Mercedes se faisait jusqu’à présent le héraut sans faille de la propulsion pour le plus gros de ses fourgons. Elle le reste, mais elle infléchit sa position avec l’introduction d’une version traction sur la nouvelle génération du Sprinter, face à la concurrence du VW Crafter / MAN. Cette solution inédite permet de profiter d’un seuil de chargement plus bas de 80 mm (d’où une hauteur intérieure plus importante) et d’une charge utile supérieure d’environ 50 kg par rapport à la traditionnelle version propulsion, naturellement renouvelée, tout comme la version 4×4. Pour cette dernière, il faudra attendre la fin d’année pour la découvrir.

Commande vocale

Extérieurement, le nouveau Sprinter conserve un indéniable air de famille avec l’actuel modèle. La face avant arbore un capot plus plat et des phares horizontaux, autour d’une énorme calandre frappée d’une étoile imposante. Les amateurs du Sprinter ne seront pas dépaysés.

A l’intérieur, la planche de bord reprend largement les codes stylistiques des automobiles de la marque avec les aérateurs ronds et surtout l’énorme console centrale qui accueille le système multimédia. En haut de gamme, le Sprinter peut profiter d’un système high tech MBUX avec un large écran tactile (une autre nouveauté chez Mercedes) de 10,25’’. Le MBUX permet aussi de disposer d’une interface vocale. Il suffit de dire « Mercedes » pour qu’un voix féminine vous réponde et vous interroge en retour sur la nature de votre demande  : destination, informations sur le véhicule, rechercher un morceau de musique, appel téléphonique etc. Déjà à l’oeuvre sur les berlines Mercedes, le système se montre efficace, mais demande un petit apprentissage. Le tarif n’est pas encore précisé…

Des détails à revoir

En comparaison, le reste de l’habitacle est très (trop) classique et certains détails de finition ou l’absence de boîte à gant avec un volet apparaît comme décevante. La composition de gamme n’est pas encore définitive mais tous les Sprinter livrés en France devraient disposer du réglage du volant (multifonctions) en hauteur et profondeur, du verrouillage centralisé, de vitres électriques, d’un verrouillage centralisé, du système de maintien dans la file en cas de coup de vent latéral…

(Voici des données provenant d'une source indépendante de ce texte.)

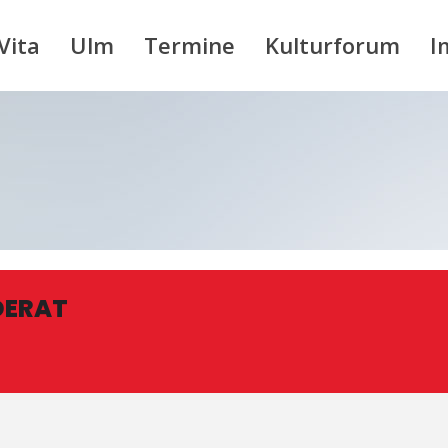
Vita
Ulm
Termine
Kulturforum
I
DERAT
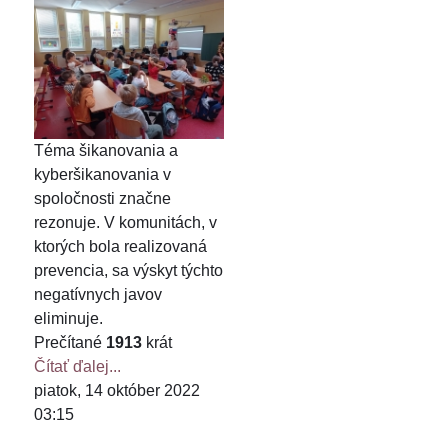
Téma šikanovania a
kyberšikanovania v
spoločnosti značne
rezonuje. V komunitách, v
ktorých bola realizovaná
prevencia, sa výskyt týchto
negatívnych javov
eliminuje.
Prečítané
1913
krát
Čítať ďalej...
piatok, 14 október 2022
03:15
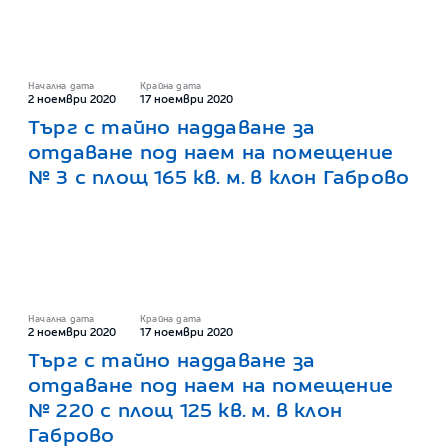
Начална дата
Крайна дата
2 ноември 2020
17 ноември 2020
Търг с тайно наддаване за
отдаване под наем на помещение
№ 3 с площ 165 кв. м. в клон Габрово
Начална дата
Крайна дата
2 ноември 2020
17 ноември 2020
Търг с тайно наддаване за
отдаване под наем на помещение
№ 220 с площ 125 кв. м. в клон
Габрово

Une boite auto à 9 rapports 

L’implantation du moteur maison 2.2 l  en position transversale – afin de permettre la traction – est réussie. Sur la version 314 CDI essayée (143 ch), le démarrage est assez discret mais, malheureusement, le moteur a tendance à se montrer bruyant en grimpant dans les tours. Idem en ce qui concerne les bruits d’air assez présents au-delà des 100 km/h.

En série, le Sprinter traction est proposé avec une boîte mécanique à 6 rapports, dont le guidage nécessite de bien décomposer les mouvements. En option, il est possible de disposer d’une inédite boîte automatique à 9 rapports sur laquelle nous reviendrons dans un essai complet. Elle devrait ravir les amateurs de véhicules de loisirs.

D’une manière générale, la direction est douce et le confort de suspension satisfaisant. Le modèle L2H2, d’environ 11 m3, devrait être proposer aux environs des 38 400 euros TTC en France. On attend encore la grille complète des tarifs et les caractéristiques détaillés.

Le Sprinter traction est disponible en 2.2 l 113 et 143 ch. Le 177 ch. est uniquement destiné aux versions à tête motrice pour châssis rapporté. Les Sprinter propulsion sont associés aux moteurs en 113, 143 et 163 ch avec le 2.2 l et, en haut de gamme, avec le V6 3.0 l de 190 ch.